Charles Rudd (cricketer)

From Wikipedia, the free encyclopedia

Charles John Lockhart Rudd (12 March 1873 – 1 April 1950) was a Cape Colony-born English cricketer who played first-class cricket in one match in 1894 for Cambridge University.[1] He was born in Cape Town, South Africa and died at Kingston-upon-Thames, Surrey, England.

Rudd was the son of Charles Dunell Rudd, the associate of Cecil Rhodes and an extremely wealthy prospector and entrepreneur whose business fortune had dubiously legal foundations in pre-colonial South Africa. Charles John Lockhart Rudd, known as Jack, was educated at Harrow School and at Trinity College, Cambridge.[2] He had some success in cricket at Harrow as a left-handed tail-end batsman and a left-handed fast bowler, taking seven wickets in the Eton v Harrow match of 1892.[3] But at Cambridge University he was given only a single match, again batted at the tail-end, and failed to take a wicket in his six expensive overs. He did not play again.
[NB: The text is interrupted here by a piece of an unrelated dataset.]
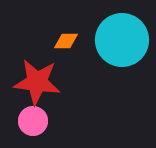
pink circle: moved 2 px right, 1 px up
Rudd graduated from Cambridge with a Bachelor of Arts degree in 1895; the directory of Cambridge alumni does not record any profession for him.[2]

References[edit]

  1. ^ "Charles Rudd". www.cricketarchive.com. Retrieved 25 April 2015.
  2. ^ a b J. Venn and J. A. Venn. "Alumni Cantabrigienses: Charles Rudd". www.archive.org/Cambridge University Press. p. 377. Retrieved 25 April 2015.
  3. ^ "Scorecard: Eton College v Harrow School". www.cricketarchive.com. 8 July 1892. Retrieved 25 April 2015.